Chapter 12

24.6K 1.2K 315
                                    

He's a jerk. I'm not lying

***

"Apa yang kau lakukan di sini?" Desisku kaget mendapati Jongin yang masuk ke toilet wanita.

"Ssttt." Jongin meletakkan jarinya di bibirku, menyeretku menuju bilik toilet paling pojok. Dia mendorongku masuk dan dia juga masuk kemudian menguncinya dari dalam.

Ya Tuhan, kegilaan apa lagi ini?

Jika seseorang tahu dia memasuki toilet wanita, aku tidak bisa membayangkan apa yang akan terjadi.

"Jong...." Dia membungkam mulutku dengan mulutnya.

Jongin menciumku keras yang akan membuat bibirku memar. Tubuhnya menabrak tubuhku menjebakku diantara tembok dan dirinya. Tangannya di rambutku menahan kepalaku di tempat.

Aku tidak bisa bergerak maupun menolak, tapi tanganku bebas.

"Plak!" Aku menamparnya cukup keras hingga wajahnya miring ke samping. Sialan dia!

"Lepaskan aku," geramku marah. Mendorong dada Jongin tapi dia bahkan tidak bergerak. Yang ada Jongin merengut pinggangku dan saling membenturkan tubuh kami. Ia menarik kedua tanganku di atas kepalaku dan mengucinya dengan satu tangannya.

"Jangan membuatku lebih marah, Soojung," Jongin berusaha untuk tenang meski aku tahu dia siap untuk meledak. Jongin tidak pernah berteriak, dia tidak perlu itu untuk mengintimidasi seseorang. Suara geramannya yang dalam sudah cukup, cukup untuk membuat orang lain takut dan mematuhi perintahnya.

Aku juga tidak akan berteriak saat ini, seberapapun marah aku. Aku tidak ingin ada yang menemukan kami saat ini.

Sial!

"Sekarang tutup mulutmu dan bercinta denganku." Jongin langsung kembali menciumku, tidak membiarkanku mengucap kata-kata penolakan lainnya.  Dia mengigit bibir bawahku untuk masuk ke mulutku. Tangannya mengunci kedua tanganku di atas kepalaku, memastikan aku tidak akan menamparnya lagi.

Jongin menciumku kepalaran, lidahnya dengan agresif melesat masuk ke dalam mulut.

Dia gila aku tidak bisa melakukan ini.

"Eghhh Jong-in..." Aku menggelengkan kepalaku, "Jang-an!" Kataku tersedat oleh ciumannya.

Mulut Jongin rakus melumat, mengigit dan menusuk ke bibir juga lidahku. Dia tidak melepaskanku bahkan tidak memberikan jeda padaku untuk mengambil nafas sejenak.

Tubuhnya mendesakku, memastikan aku merasakan tonjolan yang terbentuk di selangkangannya.

Darahku berdesir merasakan gairahnya untukku.
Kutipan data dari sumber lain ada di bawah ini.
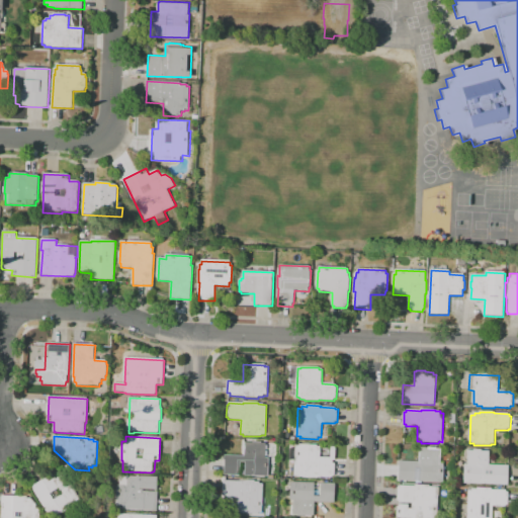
[(225,475),(226,454),(245,455),(246,442),(254,442),(254,441),(262,441),(261,442),(266,443),(266,457),(269,457),(268,476),(245,475),(246,461),(241,461),(240,475),(225,475)]
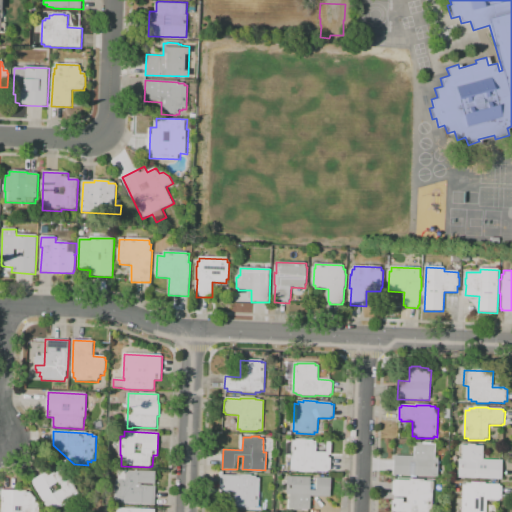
[(292,471),(293,441),(297,441),(297,440),(314,441),(314,442),(317,442),(317,445),(328,445),(328,442),(332,442),(332,456),(329,456),(329,458),(332,458),(331,471),(329,471),(329,473),(314,472),(314,473),(300,473),(300,471),(292,471)]
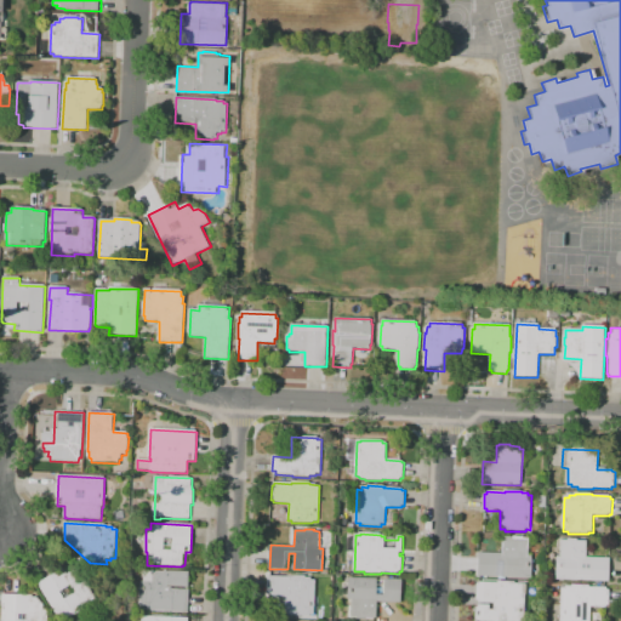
[(479,576),(480,552),(503,553),(505,537),(514,537),(514,536),(524,536),(524,537),(530,539),(529,556),(533,556),(533,579),(479,576)]
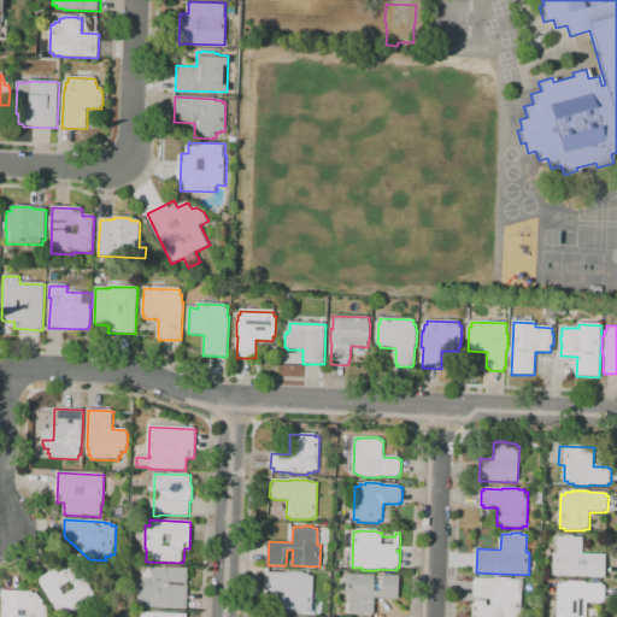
[(553,576),(554,554),(558,554),(559,538),(565,538),(565,536),(575,536),(575,538),(585,538),(583,554),(607,556),(606,579),(553,576)]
Tubuhku bereaksi terhadapnya. Kepanasan itu datang lagi, perlahan-lahan bergerak terus menjalar melintasi seluruh saraf di tubuhku hingga bermuara di dalam intiku yang berdenyut terangsang.

Aku mencair, aku lemah, aku tidak pernah benar-benar bisa menolaknya. Dia berbau nikmat dan akrab membuat putingku berdiri tegak menghianatiku. Gairahku terpacu, aku mulai membalas ciuman Jongin, tidak kalah agresifnya. Tanganku yang sudah ia bebaskan menjambak rambutnya.
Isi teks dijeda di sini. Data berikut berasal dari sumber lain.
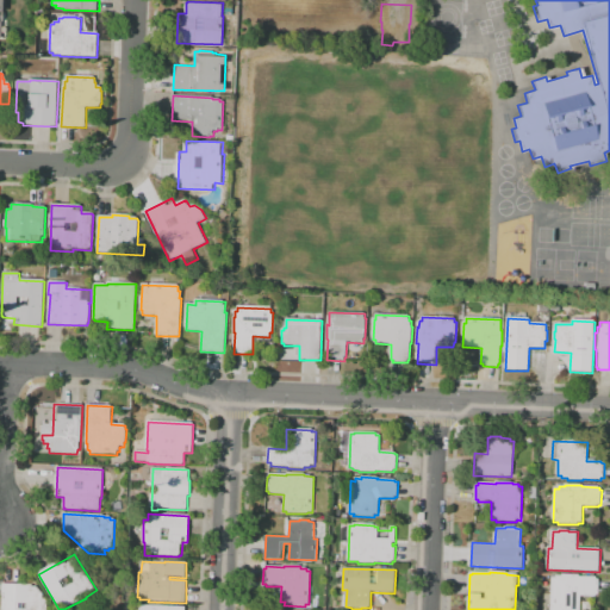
[(552,609),(553,579),(556,579),(556,577),(564,577),(564,576),(579,576),(579,577),(597,578),(597,580),(599,580),(599,596),(596,596),(596,597),(582,597),(580,609),(552,609)]
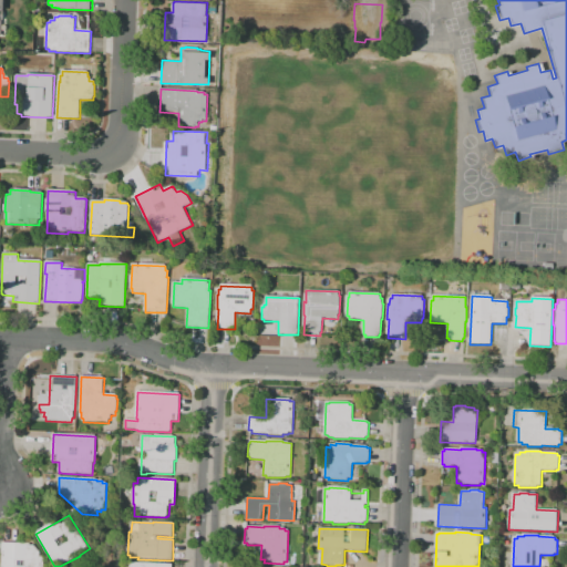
[(0,566),(2,544),(30,545),(30,546),(33,546),(40,554),(40,558),(43,558),(42,563),(44,564),(44,566),(0,566)]
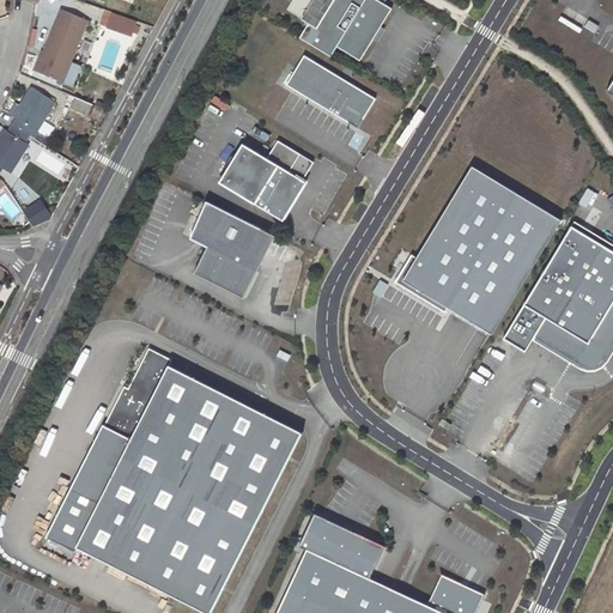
[(308,23),(299,37),(331,56),(337,47),(360,60),(392,8),(377,0),(332,0),(316,28),(308,23)]
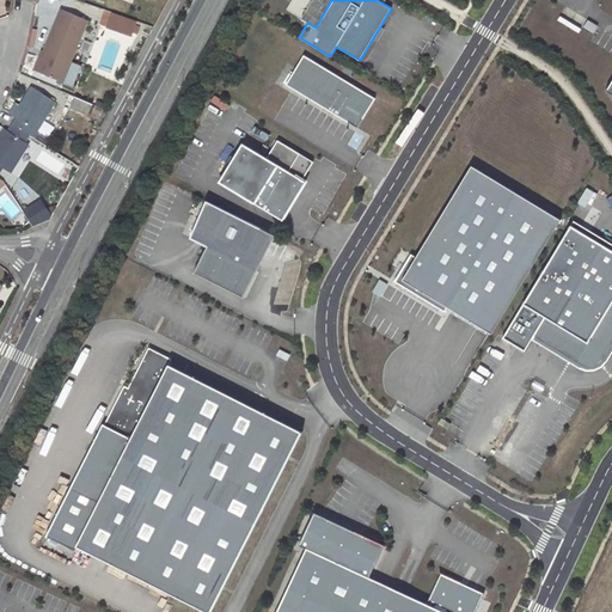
[(312,0),(301,19),(307,23),(316,28),(331,0),(312,0)]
Aku marah tapi aku juga bergairah sepertinya. Aku menginginkannya juga, tapi di sini? Ini gila.

"Jongin hentikan." Protesku setengah hati saat ia mulai melumat leherku. Mulutku berkata untuk berhenti tapi kepalaku miring ke samping memberinya akses yang dia inginkan.

"Jangan melawanku, Soojung!" Dia meremas bokongku, membenturkan selangkanganku penisnya yang sekeras batang pohon mahoni berulang-ulang.

Aku mendesis, "Ta-tapi tidak di sini eughhh." Aku berusaha menolak, meski tubuhku tidak demikian. "Kumohon."